[Your objective]
Rename "scientific name" to "binomial name" throughout the lines below and keep everything else the same. Leave the pictures out of your answer.

[Given entries]
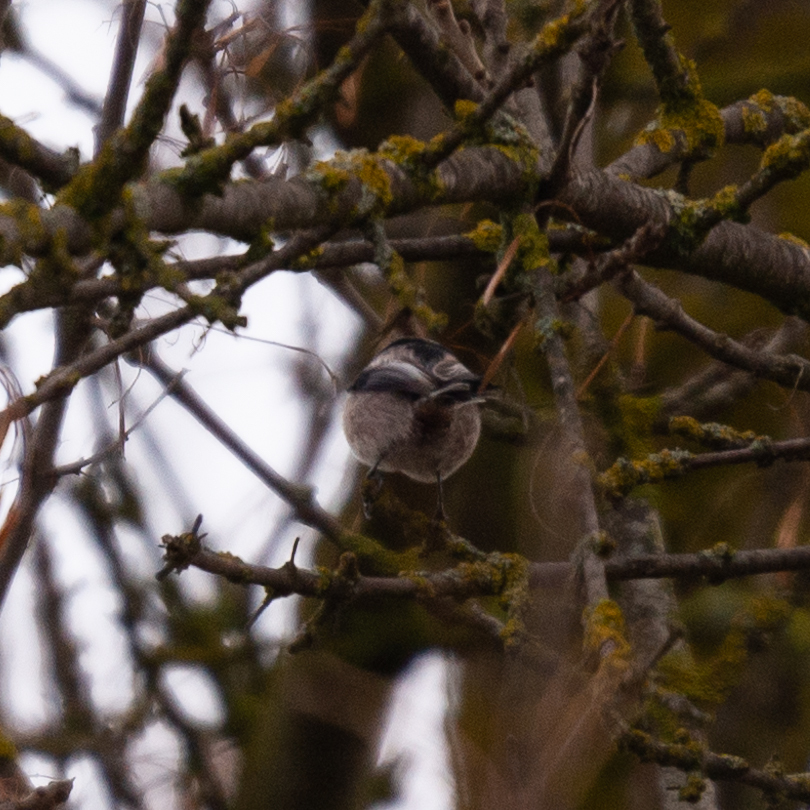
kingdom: Animalia
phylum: Chordata
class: Aves
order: Passeriformes
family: Aegithalidae
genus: Aegithalos
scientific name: Aegithalos caudatus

[Answer for this exercise]
kingdom: Animalia
phylum: Chordata
class: Aves
order: Passeriformes
family: Aegithalidae
genus: Aegithalos
binomial name: Aegithalos caudatus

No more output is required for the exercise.